On 2015/9/6 12:23, Yang Yingliang wrote:
Hi All,Hi Yingliang,
There is a bug:
When cpu is disabled, all irqs will be migratged to another cpu.
In some cases, a new affinity is different, it needed to be coppied
to irq's affinity. But if the type of irq is LPI, it's affinity will
not be coppied because of irq_set_affinity's return value.
As Marc and Will suggested, I refactor the arm/arm64 migrating interrupts
code and fix the migrating irq bug while cpu is offline.
I'm trying let the core code do the migrating interrupts matter. kernel/irq/migration.c
depends on CONFIG_GENERIC_PENDING_IRQ, so I make it selected by CONFIG_SMP and
CONFIG_HOTPLUG_CPU and rename it to CONFIG_GENERIC_IRQ_MIGRATION for more general.
When CONFIG_GENERIC_IRQ_MIGRATION is enabled, an interrupt whose state_use_accessors
is not set with IRQD_MOVE_PCNTXT won't be migrated immediately in irq_set_affinity_locked().
So introduce irq_settings_set_move_pcntxt() helper to set the state in gic_irq_domain_map().
With the above preparation, move the migrating interrupts code into kernel/irq/migration.c
and fix the bug by using irq_do_set_affinity().
As we are going to move migrate_irqs() to generic kernel
code, and powerpc, metag, xtensa, sh, ia64 mn10300 also defines
migrate_irqs() too.
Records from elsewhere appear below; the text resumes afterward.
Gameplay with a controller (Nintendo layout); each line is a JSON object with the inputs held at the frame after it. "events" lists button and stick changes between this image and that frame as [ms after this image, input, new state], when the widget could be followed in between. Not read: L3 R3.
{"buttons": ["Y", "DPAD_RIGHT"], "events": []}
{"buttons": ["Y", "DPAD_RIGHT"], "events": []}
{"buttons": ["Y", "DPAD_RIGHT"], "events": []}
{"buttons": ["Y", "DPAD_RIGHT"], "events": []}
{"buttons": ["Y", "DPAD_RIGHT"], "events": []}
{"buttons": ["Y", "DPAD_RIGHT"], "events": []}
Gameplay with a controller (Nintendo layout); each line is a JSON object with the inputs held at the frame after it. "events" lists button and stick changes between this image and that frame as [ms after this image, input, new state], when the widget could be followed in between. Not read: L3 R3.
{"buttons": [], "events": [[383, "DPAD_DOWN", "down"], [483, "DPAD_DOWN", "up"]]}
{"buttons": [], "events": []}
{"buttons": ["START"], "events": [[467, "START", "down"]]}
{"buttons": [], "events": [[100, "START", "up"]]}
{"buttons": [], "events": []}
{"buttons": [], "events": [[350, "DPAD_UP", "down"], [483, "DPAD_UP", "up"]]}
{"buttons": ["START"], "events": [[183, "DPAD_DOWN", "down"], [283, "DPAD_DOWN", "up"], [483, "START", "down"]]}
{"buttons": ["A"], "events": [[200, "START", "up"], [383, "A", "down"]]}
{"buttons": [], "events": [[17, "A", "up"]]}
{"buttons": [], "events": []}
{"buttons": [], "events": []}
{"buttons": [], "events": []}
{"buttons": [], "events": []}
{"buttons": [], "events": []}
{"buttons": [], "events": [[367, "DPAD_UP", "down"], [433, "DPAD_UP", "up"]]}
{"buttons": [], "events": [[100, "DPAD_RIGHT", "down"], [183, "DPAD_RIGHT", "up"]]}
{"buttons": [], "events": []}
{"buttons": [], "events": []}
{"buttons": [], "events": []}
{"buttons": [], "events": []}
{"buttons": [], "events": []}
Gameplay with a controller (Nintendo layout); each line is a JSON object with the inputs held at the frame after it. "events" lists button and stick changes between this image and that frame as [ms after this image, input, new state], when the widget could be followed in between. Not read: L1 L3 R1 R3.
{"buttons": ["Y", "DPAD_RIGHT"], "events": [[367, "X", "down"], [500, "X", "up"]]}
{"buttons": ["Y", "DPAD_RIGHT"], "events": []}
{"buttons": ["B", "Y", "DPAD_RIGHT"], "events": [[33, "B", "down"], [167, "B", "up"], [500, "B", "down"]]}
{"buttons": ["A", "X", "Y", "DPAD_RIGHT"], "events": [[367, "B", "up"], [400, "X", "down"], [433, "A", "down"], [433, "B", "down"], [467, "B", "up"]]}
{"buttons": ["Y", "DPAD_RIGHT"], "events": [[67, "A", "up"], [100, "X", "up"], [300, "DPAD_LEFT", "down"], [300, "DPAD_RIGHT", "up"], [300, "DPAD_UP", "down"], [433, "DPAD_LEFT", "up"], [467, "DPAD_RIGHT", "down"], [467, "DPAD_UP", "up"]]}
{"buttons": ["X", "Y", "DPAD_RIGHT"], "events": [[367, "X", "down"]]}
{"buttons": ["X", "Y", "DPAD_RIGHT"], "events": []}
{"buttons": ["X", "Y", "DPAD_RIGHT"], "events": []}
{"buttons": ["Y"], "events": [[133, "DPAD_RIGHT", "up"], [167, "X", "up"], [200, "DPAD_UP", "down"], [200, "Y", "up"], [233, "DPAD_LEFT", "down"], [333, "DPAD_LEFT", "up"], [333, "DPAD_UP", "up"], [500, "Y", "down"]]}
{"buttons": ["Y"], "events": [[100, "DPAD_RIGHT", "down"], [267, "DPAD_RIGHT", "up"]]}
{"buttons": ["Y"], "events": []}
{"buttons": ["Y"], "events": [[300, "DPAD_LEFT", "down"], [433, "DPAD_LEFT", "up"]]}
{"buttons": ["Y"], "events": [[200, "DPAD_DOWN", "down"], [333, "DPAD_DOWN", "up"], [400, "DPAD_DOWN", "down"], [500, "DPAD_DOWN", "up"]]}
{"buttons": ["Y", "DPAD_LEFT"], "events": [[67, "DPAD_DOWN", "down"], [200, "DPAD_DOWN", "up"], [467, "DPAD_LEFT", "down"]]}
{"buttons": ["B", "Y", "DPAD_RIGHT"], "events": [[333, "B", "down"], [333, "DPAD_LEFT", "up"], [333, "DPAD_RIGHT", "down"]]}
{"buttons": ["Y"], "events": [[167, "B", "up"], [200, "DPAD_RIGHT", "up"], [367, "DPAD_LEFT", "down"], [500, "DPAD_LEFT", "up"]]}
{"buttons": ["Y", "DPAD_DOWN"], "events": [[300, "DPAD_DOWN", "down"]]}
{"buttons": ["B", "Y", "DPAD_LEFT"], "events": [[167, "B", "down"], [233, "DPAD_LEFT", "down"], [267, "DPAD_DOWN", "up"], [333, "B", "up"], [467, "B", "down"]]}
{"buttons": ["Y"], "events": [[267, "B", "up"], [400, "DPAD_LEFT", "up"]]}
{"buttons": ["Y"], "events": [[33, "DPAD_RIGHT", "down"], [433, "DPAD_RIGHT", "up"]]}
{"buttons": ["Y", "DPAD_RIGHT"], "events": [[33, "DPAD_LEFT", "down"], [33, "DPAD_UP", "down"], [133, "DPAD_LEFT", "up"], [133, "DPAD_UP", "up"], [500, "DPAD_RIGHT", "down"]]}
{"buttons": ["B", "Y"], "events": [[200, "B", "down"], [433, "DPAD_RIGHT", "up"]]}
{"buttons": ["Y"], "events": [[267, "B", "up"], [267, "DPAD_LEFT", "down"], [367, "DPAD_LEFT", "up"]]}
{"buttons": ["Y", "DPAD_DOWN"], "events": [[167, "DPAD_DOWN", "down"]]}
It would be great if we could consolidate
all these.
And as we are going to refine these code, there's another
issue need attention. On x86, we need to allocate a CPU vector
if an irq is directed to a CPU. So there's possibility that
we run out of CPU vectors after CPU hot-removal. So we have a
mechanism to detect whether we will run out of CPU vector
after removing a CPU, and reject CPU hot-removal if that will
happen.
So the key point is, if we a need to allocate some sort
of resource on the target CPUs for an irq, we need two steps
when removing a CPU
1) check whether resources are available after removing the CPU,
and reject CPU removal request if we ran out of resource
2) fix irqs after hot-removing the CPU.
Thanks!
Gerry